[DATA FOR THIS EXERCISE — start]

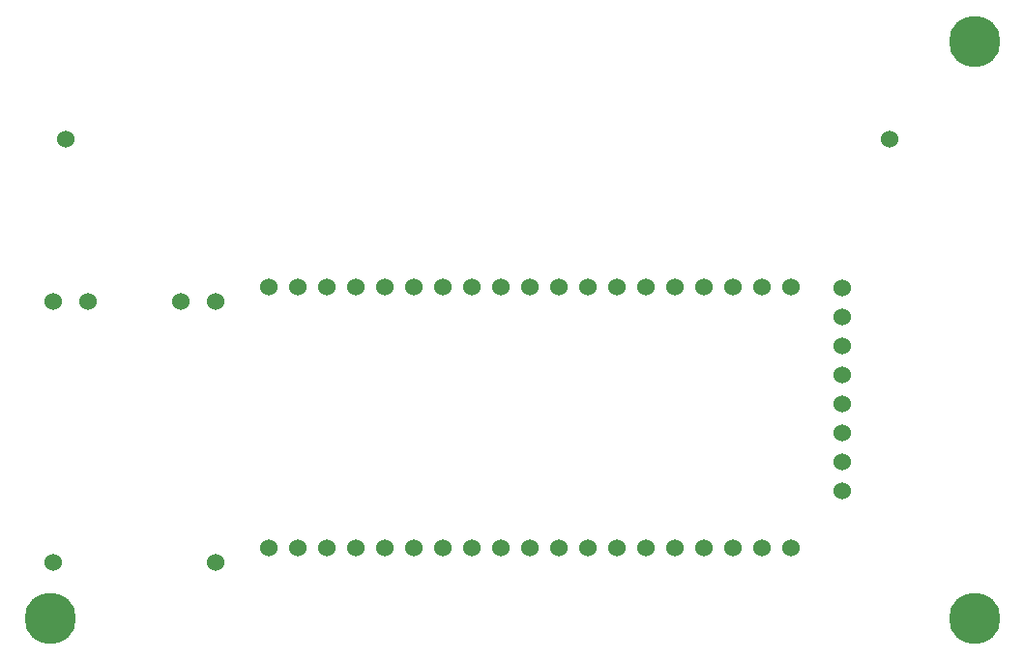
<source format=gbr>
G04 #@! TF.GenerationSoftware,KiCad,Pcbnew,(5.1.0)-1*
G04 #@! TF.CreationDate,2019-04-13T21:09:27-07:00*
G04 #@! TF.ProjectId,PCBv1,50434276-312e-46b6-9963-61645f706362,rev?*
G04 #@! TF.SameCoordinates,Original*
G04 #@! TF.FileFunction,Copper,L2,Bot*
G04 #@! TF.FilePolarity,Positive*
%FSLAX46Y46*%
G04 Gerber Fmt 4.6, Leading zero omitted, Abs format (unit mm)*
G04 Created by KiCad (PCBNEW (5.1.0)-1) date 2019-04-13 21:09:27*
%MOMM*%
%LPD*%
G04 APERTURE LIST*
%ADD10C,4.500000*%
%ADD11C,1.524000*%
G04 APERTURE END LIST*
D10*
X93175000Y-124150000D03*
X174100000Y-73575000D03*
X174100000Y-124150000D03*
D11*
X162530000Y-95150000D03*
X162530000Y-97690000D03*
X162530000Y-100230000D03*
X162530000Y-102770000D03*
X162530000Y-105310000D03*
X162530000Y-107850000D03*
X162530000Y-110390000D03*
X162530000Y-112930000D03*
X94574000Y-82110000D03*
X166710000Y-82110000D03*
X96520000Y-96393000D03*
X93472000Y-96393000D03*
X104648000Y-96393000D03*
X107696000Y-96393000D03*
X93472000Y-119253000D03*
X107696000Y-119253000D03*
X114850000Y-117930000D03*
X117390000Y-117930000D03*
X119930000Y-117930000D03*
X122470000Y-117930000D03*
X125010000Y-117930000D03*
X127550000Y-117930000D03*
X130090000Y-117930000D03*
X132630000Y-117930000D03*
X135170000Y-117930000D03*
X137710000Y-117930000D03*
X140250000Y-117930000D03*
X142790000Y-117930000D03*
X145330000Y-117930000D03*
X147870000Y-117930000D03*
X150410000Y-117930000D03*
X152950000Y-117930000D03*
X155490000Y-117930000D03*
X158030000Y-117930000D03*
X112310000Y-95070000D03*
X114850000Y-95070000D03*
X117390000Y-95070000D03*
X119930000Y-95070000D03*
X122470000Y-95070000D03*
X127550000Y-95070000D03*
X125010000Y-95070000D03*
X130090000Y-95070000D03*
X132630000Y-95070000D03*
X135170000Y-95070000D03*
X137710000Y-95070000D03*
X140250000Y-95070000D03*
X142790000Y-95070000D03*
X147870000Y-95070000D03*
X145330000Y-95070000D03*
X150410000Y-95070000D03*
X152950000Y-95070000D03*
X155490000Y-95070000D03*
X158030000Y-95070000D03*
X112310000Y-117930000D03*
M02*

</source>
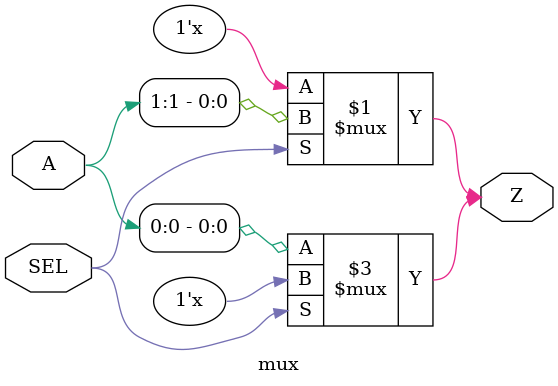
<source format=v>

module top (input SEL, input[1:0] A, output Z, output Y, output X, output W);
   assign Z = ( SEL) ? A[1] : 1'bz;
   tbuf tbuf(.A(A[0]), .OE(!SEL), .Z(Z));
//   assign Z = (!SEL) ? A[0] : 1'bz;

   tbuf mux0[1:0](.A(A), .OE({SEL,!SEL}), .Z(Y));

   pass mux1(.A(A), .SEL(SEL), .Z(X));
   mux  mux2(.A(A), .SEL(SEL), .Z(W));
endmodule

module pass (input[1:0] A, input SEL, output Z);
   tbuf tbuf1(.A(A[1]), .OE(SEL), .Z(Z));
   tbuf tbuf0(.A(A[0]), .OE(!SEL),.Z(Z));
endmodule

module tbuf (input A, input OE, output Z);
   assign Z = (OE) ? A : 1'bz;
endmodule

module mux (input[1:0] A, input SEL, output Z);
   assign Z = (SEL) ? A[1] : 1'bz;
   assign Z = (!SEL)? A[0] : 1'bz;
endmodule

</source>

[DATA FOR THIS EXERCISE — finish]

TASK ITEM >> Only the lines from the one holding "tbuf tbuf1(.A(A[1]), .OE(SEL), .Z(Z));" through the end of the records should appear in the answer, each repeated exactly.

ANSWER TO THIS TASK >>
   tbuf tbuf1(.A(A[1]), .OE(SEL), .Z(Z));
   tbuf tbuf0(.A(A[0]), .OE(!SEL),.Z(Z));
endmodule

module tbuf (input A, input OE, output Z);
   assign Z = (OE) ? A : 1'bz;
endmodule

module mux (input[1:0] A, input SEL, output Z);
   assign Z = (SEL) ? A[1] : 1'bz;
   assign Z = (!SEL)? A[0] : 1'bz;
endmodule

</source>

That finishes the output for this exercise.